また、少量のアルコールはドーパミンの分泌を促すため、「楽しい」「リラックスできた」という感覚をもたらします。
飲酒がメンタルに与えるメリット(適量の場合)
- 不安の緩和:社交不安が軽減し、人との交流がしやすくなる
- ストレス発散:一時的な気分転換とリラックス効果
- 社会的なつながり:仲間との飲み会が孤独感を緩和する
- 入眠促進(短期的):少量のアルコールが寝つきを改善する場合がある
飲酒がメンタルに与えるデメリット
短期的なデメリット
- 過剰摂取による判断力の低下・感情のコントロール喪失
- アルコールによる睡眠の質の低下(深睡眠の減少)
- 翌日のハングオーバー(二日酔い)による気分の落ち込み
長期的なデメリット
- 依存症リスク:習慣的な飲酒がアルコール依存症につながるリスク
- うつ病・不安障害の悪化:アルコールはセロトニン・ドーパミンのバランスを長期的に乱す
- ストレスへの耐性低下:アルコールに頼ることで、素のストレス対処能力が弱まる
- 精神科薬との相互作用:抗うつ薬・抗不安薬とアルコールの組み合わせは危険
「ストレス解消のための飲酒」が危険な理由
「嫌なことを忘れるために飲む」というパターンは、問題を解決せず一時的に覆い隠すだけです。覚めたあとに問題は残り、さらにアルコールへの依存度が上がる悪循環に陥りやすくなります。
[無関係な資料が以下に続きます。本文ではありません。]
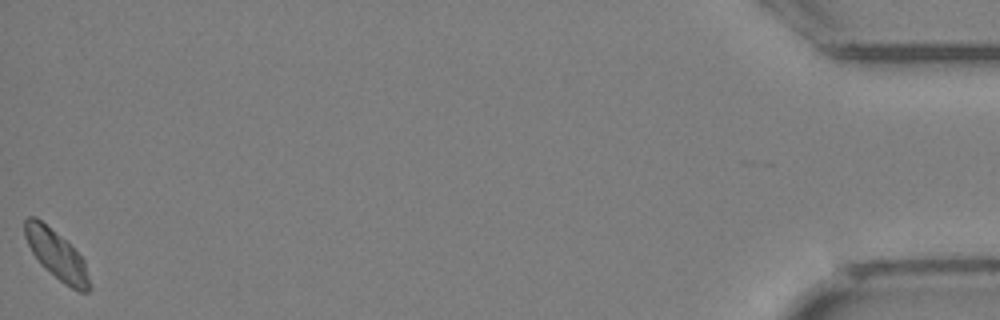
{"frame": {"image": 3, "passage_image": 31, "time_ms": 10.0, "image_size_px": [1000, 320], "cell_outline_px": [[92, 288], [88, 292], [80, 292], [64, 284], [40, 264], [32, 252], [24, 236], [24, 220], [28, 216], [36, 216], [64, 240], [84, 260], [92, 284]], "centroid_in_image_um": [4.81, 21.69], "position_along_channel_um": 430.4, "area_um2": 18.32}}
メンタルに良いストレス解消法については、運動によるメンタルケアや呼吸法なども参考にしてください。
健全な飲酒習慣のガイドライン
厚生労働省の指針では、節度ある適度な飲酒量の目安は「1日の純アルコール量で20g(ビール中瓶1本程度)」とされています。週2日以上の休肝日を設けることも推奨されています。